Your operating system and version

Linux/Debian 11 Bullseye

Your Python version (python --version)

Python 3.9.2

Your Rust version (rustc --version)

rustc 1.62.0

Your PyO3 version

0.16.4 and 0.17

How did you install python? Did you use a virtualenv?

Using system Python via apt, virtualenv used as per repo-steps

Additional Info

Haven't tested the trimmed down reproduction example on Windows, but the code in it's original application crashed on both Linux and Windows

dbr commented 2 years ago

Oh just noticed Python::acquire_gil(); is deprecated in 0.17 - but changing it to Python::with_gil(|_py|{}); crashes identically

davidhewitt commented 2 years ago

Thank you for sharing this - I'll try to have a play with this in the next week or two and see if I can deduce anything.

davidhewitt commented 1 year ago

With apologies it's taken me a long time to get around to testing this.

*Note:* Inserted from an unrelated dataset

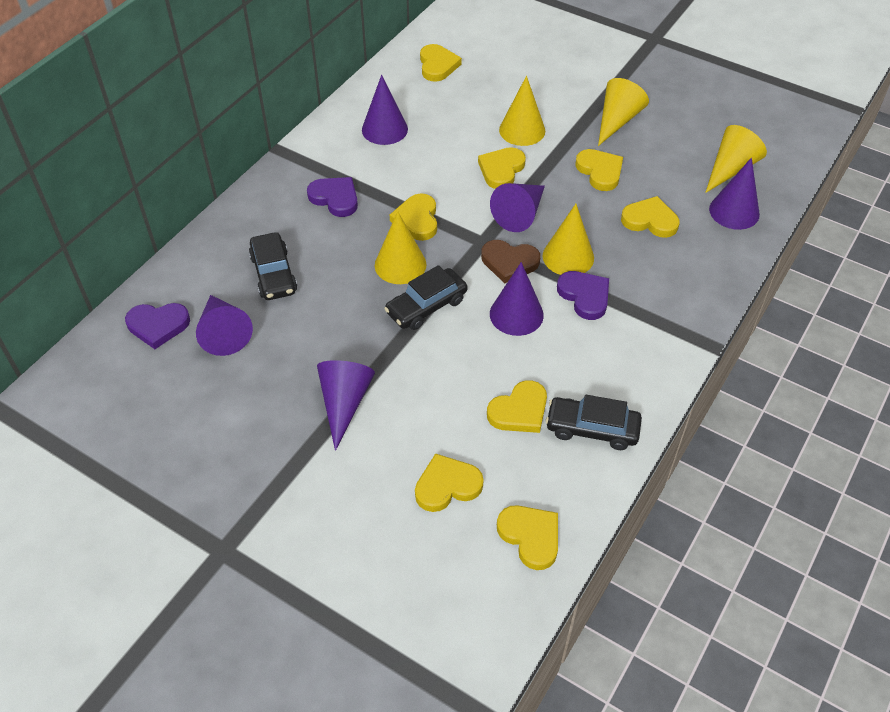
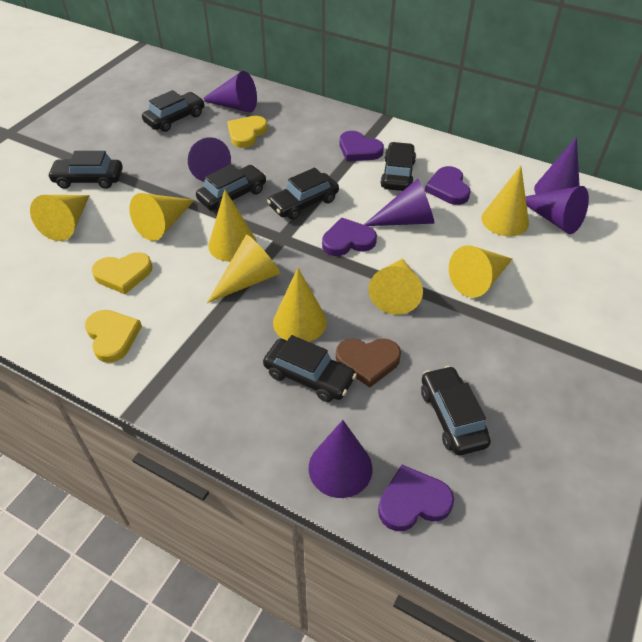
black car: [249,232,297,300] [384,265,467,330] [546,395,642,450] = 3 -> [48,151,123,189] [142,90,205,132] [196,164,266,211] [263,335,357,402] [267,168,339,220] [380,142,416,191] [421,366,491,455] = 7
purple heart: [125,303,190,349] [307,177,358,217] [557,271,609,320] = 3 -> [322,217,377,256] [340,131,384,161] [378,465,454,531] [425,166,471,205] = 4
yellow cone: [375,211,426,284] [499,76,545,146] [543,204,594,275] [598,78,649,146] [705,125,767,193] = 5 -> [30,195,90,241] [129,193,195,241] [207,235,280,303] [208,190,257,262] [273,268,327,342] [369,258,423,315] [449,245,512,298] [482,166,529,237] = 8
yellow heart: [390,193,437,241] [415,453,484,512] [420,44,462,82] [478,147,526,189] [487,380,547,433] [497,505,558,570] [575,149,623,191] [621,196,680,238] = 8 -> [85,310,142,363] [91,252,153,294] [227,116,268,148] = 3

I've just done so on both Windows and Linux with the latest tensorflow and PyO3 main, and I don't get a segfault.

Instead I get a deadlock at this line:

model.add(Embedding(vocab_size, embedding_vector_length, input_length=maxlen))

Just copy-pasting that script twice doesn't deadlock, so I suspect there's some interaction with py.run which is triggering this. We've had some other recent reports of issues with py.run (#2891, #2927). I think this one will need some debugging, I'll try and take another look soon.

acertain commented 1 year ago

I was having a problem that looks like this, fixed by importing pytorch on main rust thread/before spawning threads.